Re: [Htmlparser-user] stack overflow in toHtml() after removing attributes
Brought to you by:
derrickoswald
|
From: Derrick O. <Der...@Ro...> - 2006-04-03 00:33:46
|
I don't see anything obviously wrong with it...
...it doesn't overflow if you don't remove the attributes?
dust wrote:
>Hello,
>
>
>Am I doing something wrong in the attached code?
>
>I generates stack overflow error when run with the
>default url found in main.
>
>
>
>Exception in thread "main" java.lang.StackOverflowError
> at java.lang.StringBuffer.append(Unknown Source)
> at
>org.htmlparser.lexer.InputStreamSource.getCharacters(InputStreamSource.java:641)
> at org.htmlparser.lexer.Page.getText(Page.java:1021)
> at org.htmlparser.lexer.PageAttribute.getRawValue(PageAttribute.java:384)
> at org.htmlparser.Attribute.toString(Attribute.java:730)
> at org.htmlparser.nodes.TagNode.toHtml(TagNode.java:686)
> at org.htmlparser.tags.CompositeTag.toHtml(CompositeTag.java:177)

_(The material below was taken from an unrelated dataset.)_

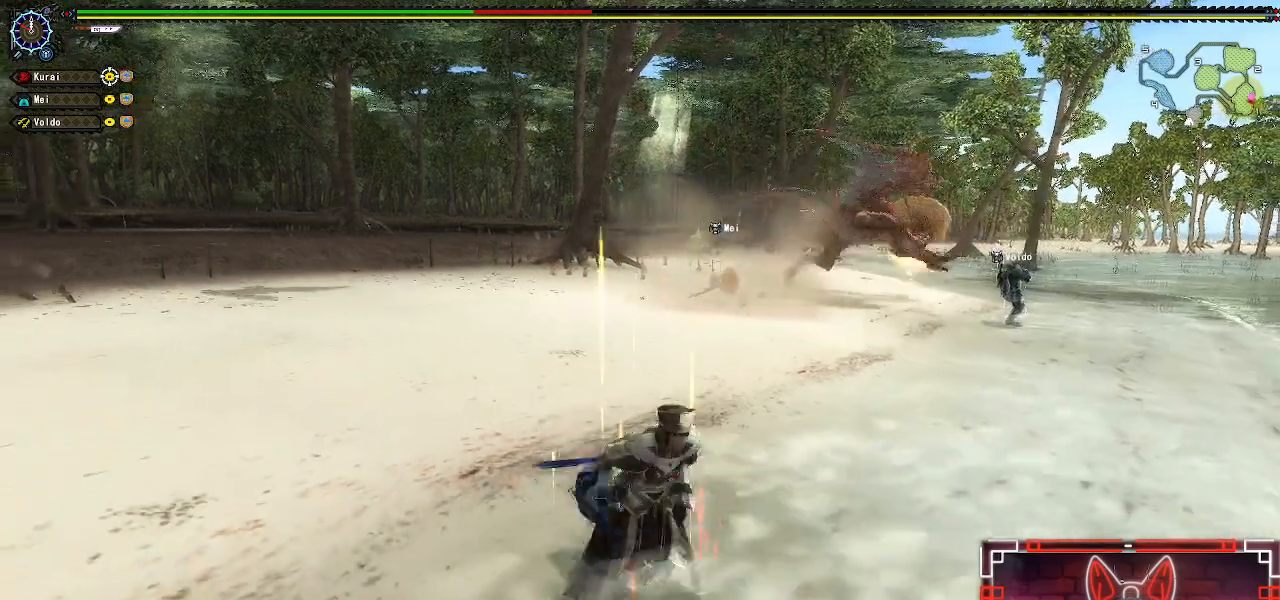
{"dt_ms": 500, "buttons": ["X"], "left_stick": "up-right", "right_stick": "center", "events": [[17, "X", "down"], [83, "left_stick", "up-right"], [150, "X", "up"], [233, "X", "down"], [350, "X", "up"], [417, "X", "down"]]}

> at org.htmlparser.tags.CompositeTag.putEndTagInto(CompositeTag.java:167)
> at org.htmlparser.tags.CompositeTag.toHtml(CompositeTag.java:182)
> at org.htmlparser.tags.CompositeTag.putEndTagInto(CompositeTag.java:167)
> at org.htmlparser.tags.CompositeTag.toHtml(CompositeTag.java:182)
> at org.htmlparser.tags.CompositeTag.putEndTagInto(CompositeTag.java:167)
> at org.htmlparser.tags.CompositeTag.toHtml(CompositeTag.java:182)
> at org.htmlparser.tags.CompositeTag.putEndTagInto(CompositeTag.java:167)
> at org.htmlparser.tags.CompositeTag.toHtml(CompositeTag.java:182)
>
>etc,
>
>--
>
>
>------------------------------------------------------------------------
>
>import java.util.HashSet;
>import java.util.Set;
>import java.util.Vector;
>
>import org.htmlparser.Attribute;
>import org.htmlparser.Node;
>import org.htmlparser.Parser;
>import org.htmlparser.Tag;
>import org.htmlparser.util.NodeList;
>import org.htmlparser.util.ParserException;
>import org.htmlparser.util.SimpleNodeIterator;
>
>public class HtmlParser
>{
> Parser parser;
>
> public HtmlParser (String link) throws ParserException
> {
> parser = new Parser (link);
> }
>
> public static void main (String[] args) throws ParserException
> {
> String link="http://mips.gsf.de/projects/fungi/fungi_db.html";
> if(args.length>0)
> link=args[0];
>
> HtmlParser htmlParser = new HtmlParser (link);
> String html = htmlParser.parse();
> System.out.println(html);
> }
>
> private String parse() throws ParserException {
>
> NodeList list = parser.parse(null);
>
> recurse(list);
> System.err.println("done, trying toHtml()");
> return list.toHtml();
> }
>
> private NodeList recurse(NodeList list) {
> if(list==null)
> return null;
> Node node;
> SimpleNodeIterator iterator = list.elements();
> while(iterator.hasMoreNodes())
> {
> node = iterator.nextNode();
> if(node==null)
> break;
> if(node instanceof Tag)
> {
> Tag tag = (Tag)node;
> removeAttributes(tag);
> recurse(node.getChildren());
> }
> }
> return null;
> }
>
> static private void removeAttributes(Tag tag) {
> String[] allowedAttrs = {""};
> Set allowed = new HashSet();
> for(int i=0;i<allowedAttrs.length;i++)
> allowed.add(allowedAttrs[i]);
>
> allowed.add(tag.getRawTagName());
> allowed.add("/"+tag.getRawTagName());
>
> Vector attrs = tag.getAttributesEx();
> for(int i=0;i<attrs.size();i++)
> {
> Attribute attr = (Attribute)attrs.get(i);
> if(attr.getName()==null)
> continue;
> if(!allowed.contains(attr.getName()))
> {
> tag.removeAttribute(attr.getName());
> System.out.println("Removed attr: "+attr.getName());
> }
> }
> }
>}
>
>
|